It’s finally about to happen. The amount spent on digital advertising will surpass that of traditional media outlets, such as television and print, in 2019, with a lot of those ad dollars being spent on two major platforms: Google and Facebook. Some might even say it’s a Google and Facebook world, and we just live in it.
What has changed in the past four years?
In 2015, digital ad spends represented half of what was being spent on traditional media. The popularity of major social media channels such as Facebook and Instagram have aided in this growth. Social channels offer up a level of targeting that could only have been dreamed about by ad professionals 20 years ago. Combine that with the fact most consumers have stated that they’re OK with ads, especially if they are personalized to them, only makes these outlets even more valuable for reach and action.
Google also has evolved rapidly in the past four years. It is much less a generic search engine and a more robust answer engine. We’re programmed to go to Google and seek answers to our problems, locate whatever it is that we want — all in real-time. And because of that, Google dominates search marketing. In the United States, that is around 89% of the market and in the U.K. it is more like 92%. But the search engine also has forced many brands to be better in the online space by improving their mobile experiences, overall user experience and web performance. While all these factors certainly can impact SEO, it’s a testament to the fact that Google wants to provide better results and a better experience for those who use the platform.
Third wheel of digital advertising
With Google and Facebook dominating market shares in their respective spaces, it’s best to not lose sight of the third wheel in the digital space, Amazon. We’re all familiar with the massive online retailer that fuels our need of on-demand shopping, but few realize the actual reach the platform has. From a commerce perspective, Amazon does almost 15 times the number of transactions that its nearest competitor, Walmart, does.
Amazon is now the third-largest advertising platform behind Google and Facebook and they are going toe to toe with one another on driving traffic and commerce via their own platforms. While we can say Amazon is still maturing as an advertising platform, for those companies selling their wares through or competing with Amazon, your options for advertising are growing.
Sponsored brands, product display ads, and sponsored product ads are current forms of ad units available on Amazon. Let’s not forget the amount of data that Amazon has on its customers, which translates into better audience targeting for your brand. Similar to lookalike audiences on Facebook and Google, if your customers are buying a particular product of “like” features, odds are there are more of them out there for you to get in front of.
Data is supreme
No other words carry more importance in the digital marketing world than “customer data.” All of the unique and in-depth targeting options would not be available to marketers without user data. The data available to marketers now allows for much more robust campaigns that are hyper-targeted and personalized for your audience. Translation: Less ad dollars wasted on people you don’t care to have your brand in front of.
For those selling through Amazon, just know the retailer is not keen on giving up the digital data it has on your customer, unless you want to continue to use their services and promote from within their platform.
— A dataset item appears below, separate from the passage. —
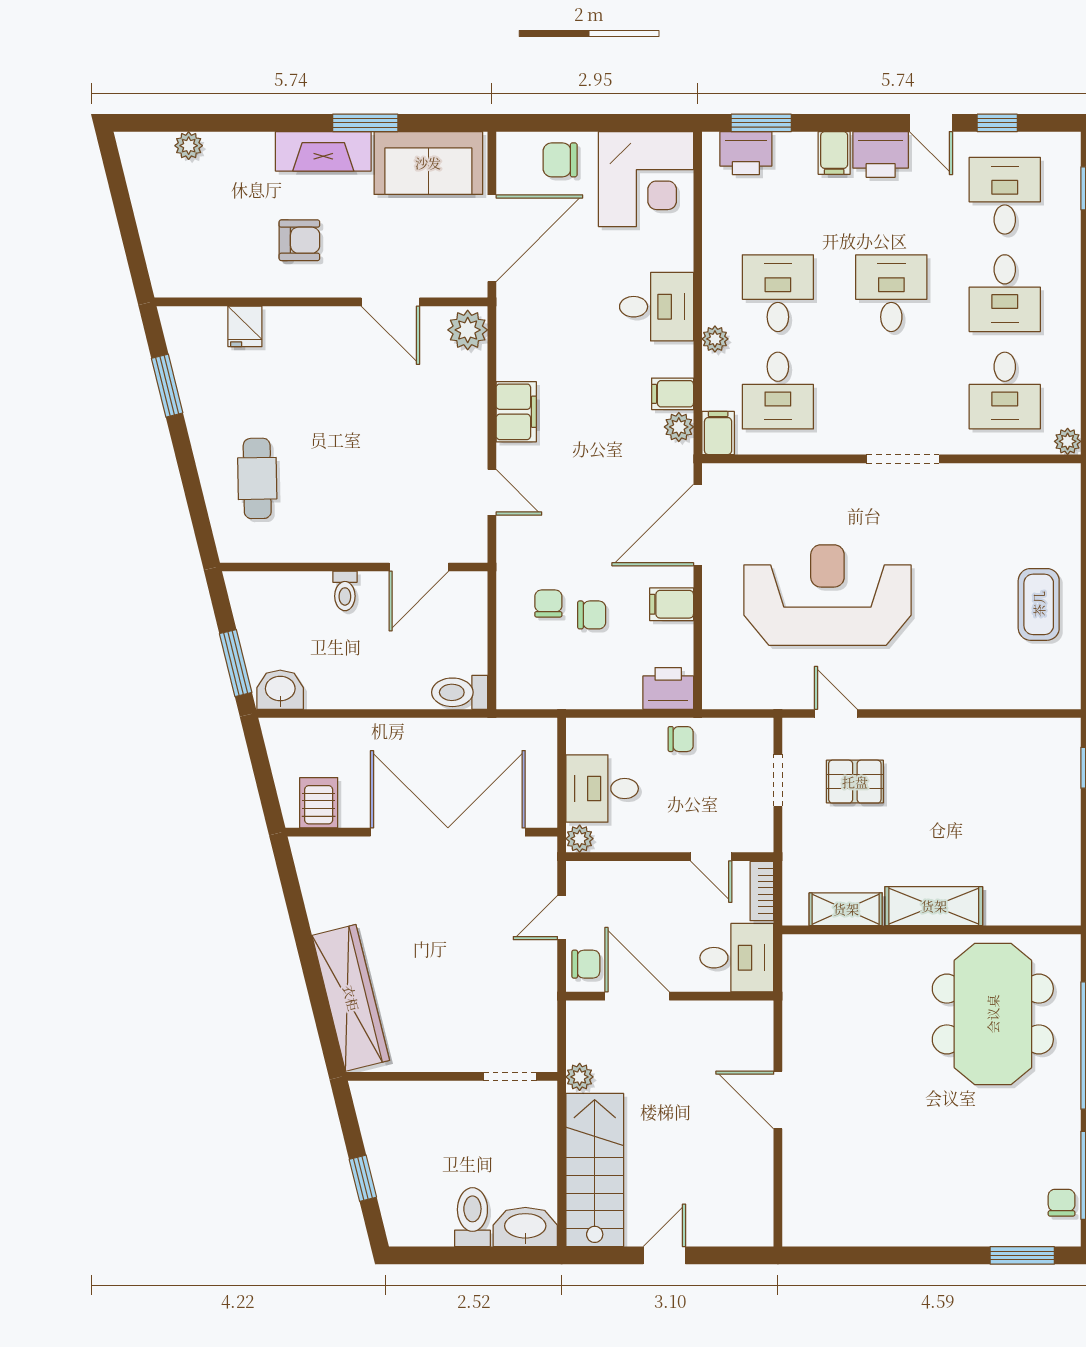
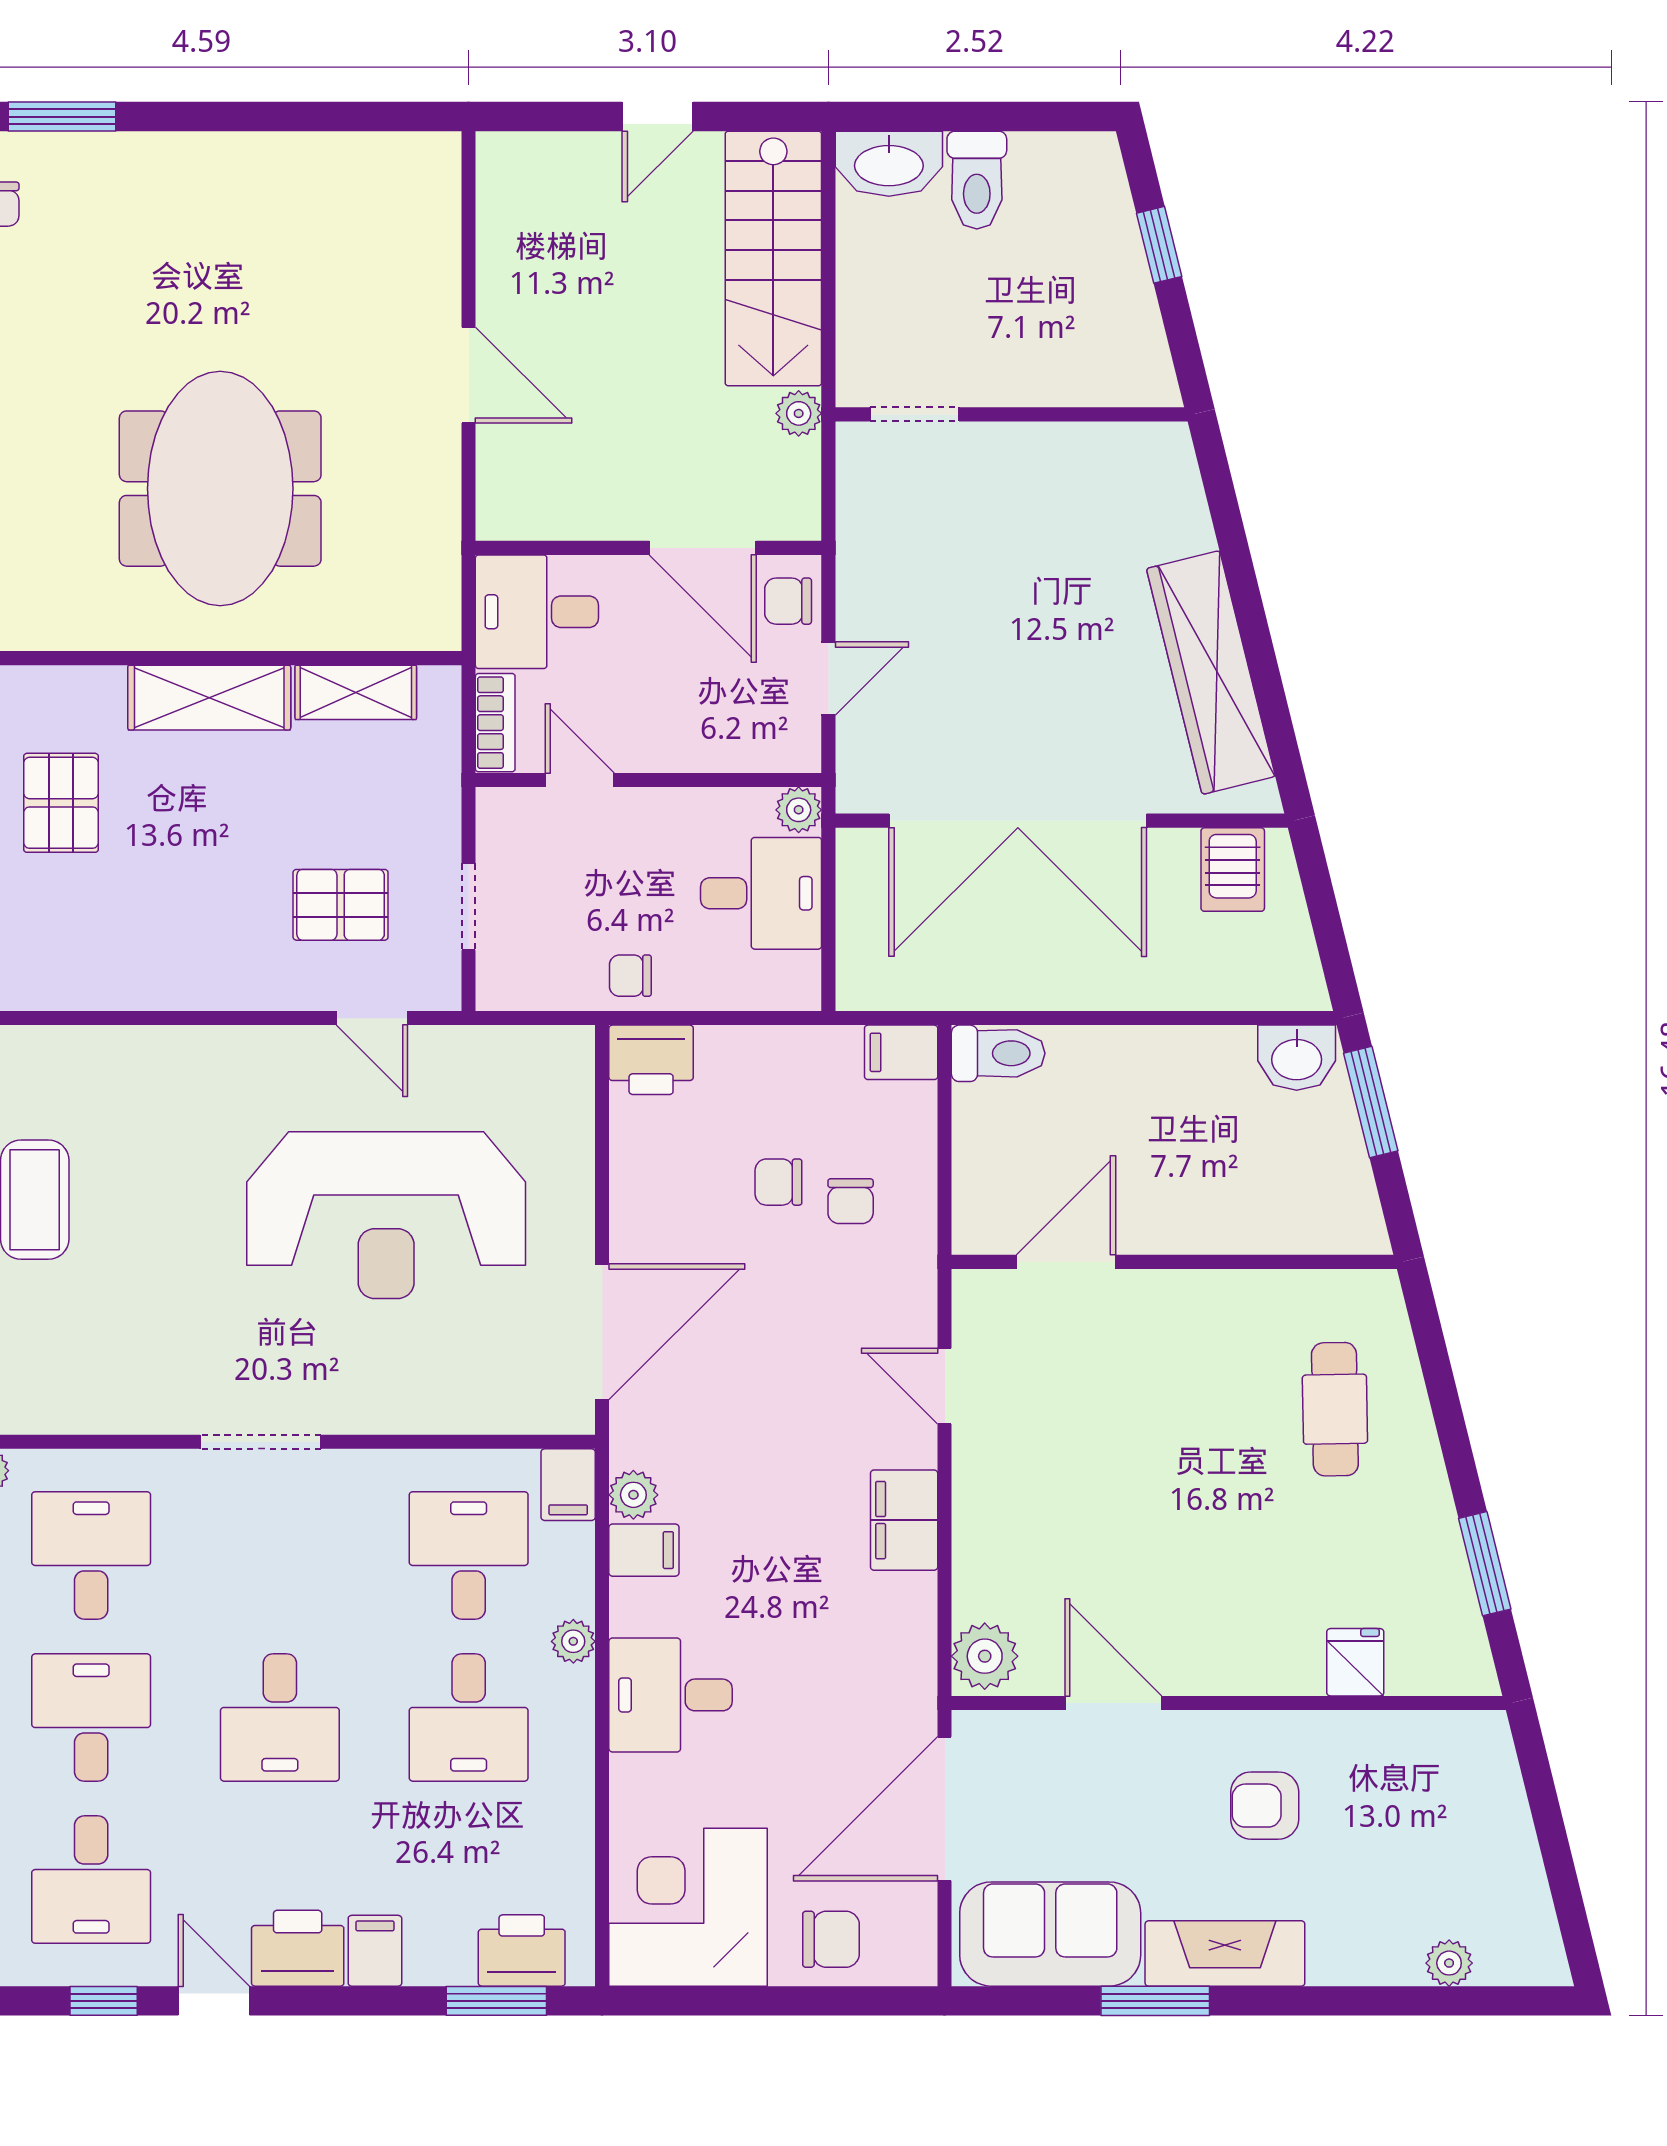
toilet: (345, 591) -> (1189, 1222), removed
filing cabinet: (672, 604) -> (901, 1052), moved, turned 180
pallet: (1023, 843) -> (61, 803), added
wardrobe: (351, 998) -> (1211, 672), moved
meeting table: (993, 1014) -> (220, 489), moved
As we move through 2019 and beyond, the information and data you have on your customers is key, and this cannot be stressed enough for both B2B and B2C companies. Once an individual is in your system, the level of customized targeting options becomes close to endless. These are hyper-targeted campaigns that are personalized and relatable to your audience and their needs.
Platforms will grow just as algorithms change. The goal is to not be frustrated with these changes, but embrace the opportunities they provide to better connect with your customers.